From the figure above, it is seen that when $T=5$ or $T=6$, the final position meets the target position, but when $T$ is above 6 the final position does not.
$(2)$ If the cost function involves the final position and zero final speed, we can obtain the results after inference shown as below.

From the figure above, it is seen that when $T=5$ or $T=6$, the final position roughly meets the target position, but when $T$ is above 6 the final position does not.
### Set the cost to every step
From the figure below, we can see there is a cost $c$ set in every step.
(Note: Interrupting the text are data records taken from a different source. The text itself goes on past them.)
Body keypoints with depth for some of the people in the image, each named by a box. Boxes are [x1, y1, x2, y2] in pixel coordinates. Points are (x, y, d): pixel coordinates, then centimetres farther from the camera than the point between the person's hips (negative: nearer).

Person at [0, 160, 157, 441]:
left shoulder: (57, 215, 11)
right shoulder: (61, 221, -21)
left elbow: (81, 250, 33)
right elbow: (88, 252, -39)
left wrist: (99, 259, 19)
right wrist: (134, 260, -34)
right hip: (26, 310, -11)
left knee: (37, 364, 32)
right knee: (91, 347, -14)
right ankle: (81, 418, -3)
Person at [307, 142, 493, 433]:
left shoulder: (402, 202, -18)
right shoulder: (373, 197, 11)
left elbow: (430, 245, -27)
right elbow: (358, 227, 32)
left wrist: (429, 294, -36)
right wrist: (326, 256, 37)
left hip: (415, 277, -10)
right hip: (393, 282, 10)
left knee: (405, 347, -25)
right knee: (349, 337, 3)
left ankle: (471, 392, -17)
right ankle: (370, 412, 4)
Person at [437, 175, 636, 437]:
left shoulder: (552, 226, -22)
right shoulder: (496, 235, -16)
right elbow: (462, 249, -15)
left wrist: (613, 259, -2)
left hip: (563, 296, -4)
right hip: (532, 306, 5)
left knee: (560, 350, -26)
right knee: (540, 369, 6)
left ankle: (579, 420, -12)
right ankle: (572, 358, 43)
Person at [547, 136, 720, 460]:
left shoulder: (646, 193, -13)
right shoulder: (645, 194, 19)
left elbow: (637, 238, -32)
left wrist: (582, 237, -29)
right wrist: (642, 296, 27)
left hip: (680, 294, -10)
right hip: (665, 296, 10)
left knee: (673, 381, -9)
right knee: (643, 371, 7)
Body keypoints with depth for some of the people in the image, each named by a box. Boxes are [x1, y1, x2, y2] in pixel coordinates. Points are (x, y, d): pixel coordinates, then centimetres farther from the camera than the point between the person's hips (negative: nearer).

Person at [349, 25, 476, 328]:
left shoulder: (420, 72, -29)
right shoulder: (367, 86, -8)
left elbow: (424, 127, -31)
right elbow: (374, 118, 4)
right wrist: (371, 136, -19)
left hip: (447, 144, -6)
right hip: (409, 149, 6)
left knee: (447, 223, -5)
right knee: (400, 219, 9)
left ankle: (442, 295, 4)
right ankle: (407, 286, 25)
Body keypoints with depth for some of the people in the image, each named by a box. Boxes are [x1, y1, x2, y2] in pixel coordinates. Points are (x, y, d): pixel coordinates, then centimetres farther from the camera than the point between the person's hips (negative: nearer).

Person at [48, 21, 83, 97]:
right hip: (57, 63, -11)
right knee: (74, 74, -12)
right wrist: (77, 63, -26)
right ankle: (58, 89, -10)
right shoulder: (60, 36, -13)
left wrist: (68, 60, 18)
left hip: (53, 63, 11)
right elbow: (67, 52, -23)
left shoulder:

$(1)$ Cost Example: Average Distance

$(2)$ Cost Example: Softmin

Different forms of cost functions can be explored through experimentation.
## Optimization_Path_Planner-Notebook
In this notebook, we use tri-cycle as an example as well.
### Define kinematic model of a tricycle $\dot{x}=f(x,u)$.
* $x$ represents state: ($x$, $y$, $θ$, $s$)
* $u$ represents control: ($ϕ$, $a$)
* We feed $x[t-1]$ and $u[t]$ to obtain the next state $x[t]$
```
def f(x, u, t=None):
L = 1 # m
x, y, θ, s = x
ϕ, a = u
f = torch.zeros(4)
f[0] = s * torch.cos(θ)
f[1] = s * torch.sin(θ)
f[2] = s / L * torch.tan(ϕ)
f[3] = a
return f
```
### Define several cost functions
As mentioned above, cost functions can take various forms. In this notebook, we list 5 kinds as follows:
* **vanilla_cost**: Focuses on the final position
* **cost_with_target_s**: Focuses on the final position and final zero speed.
* **cost_sum_distances**: Focuses on the position of every step, and minimizes the mean of the distances.
* **cost_sum_square_distances**: Focuses on the position of every step, and minimizes the mean of squared distances.
* **cost_logsumexp**: The distance of the closest position should be minimized.
```
def vanilla_cost(state, target):
x_x, x_y = target
return (state[-1][0] - x_x).pow(2) + (state[-1][1] - x_y).pow(2)
def cost_with_target_s(state, target):
x_x, x_y = target
return (state[-1][0] - x_x).pow(2) + (state[-1][1] - x_y).pow(2) + (state[-1][-1]).pow(2)
def cost_sum_distances(state, target):
x_x, x_y = target
dists = ((state[:, 0] - x_x).pow(2) + (state[:, 1] - x_y).pow(2)).pow(0.5)
return dists.mean()
def cost_sum_square_distances(state, target):
x_x, x_y = target
dists = ((state[:, 0] - x_x).pow(2) + (state[:, 1] - x_y).pow(2))
return dists.mean()
def cost_logsumexp(state, target):
x_x, x_y = target
dists = ((state[:, 0] - x_x).pow(2) + (state[:, 1] - x_y).pow(2))#.pow(0.5)
return -1 * torch.logsumexp(-1 * dists, dim=0)
```
### Define path planning with cost
* The optimizer is set to be SGD.
* Time interval T is set to be 1s.
* We need to compute every state from the initial state by the following code:
```
x = [torch.tensor((0, 0, 0, s),dtype=torch.float32)]
for t in range(1, T+1):
x.append(x[-1] + f(x[-1], u[t-1]) * dt)
x_t = torch.stack(x)
```
* Then compute the cost:
`cost = cost_f(x_t, (x_x, x_y))
costs.append(cost.item())`
* Implement backprop and update $u$
```
optimizer.zero_grad()
cost.backward()
optimizer.step()
```
* Now we can feed values to path_planning_with_cost to obtain inference results and plot trajectories. **Example**:
`path_planning_with_cost(x_x=5, x_y=1, s=1, T=5, epochs=5, stepsize=0.01, cost_f=vanilla_cost, debug=False)`
## Summary
We introduced the state transition function and the way to model a physical system with state and control. We discussed how to achieve optimal control by inference using Kelley-Bryson algorithm, which utilizes backprop through time and gradient descent. Finally, we explained the notebook of Optimization_Path_Planner, in which various cost functions are defined and path planning is implemented to guide a tri-cycle to reach the desired position with the specified speed.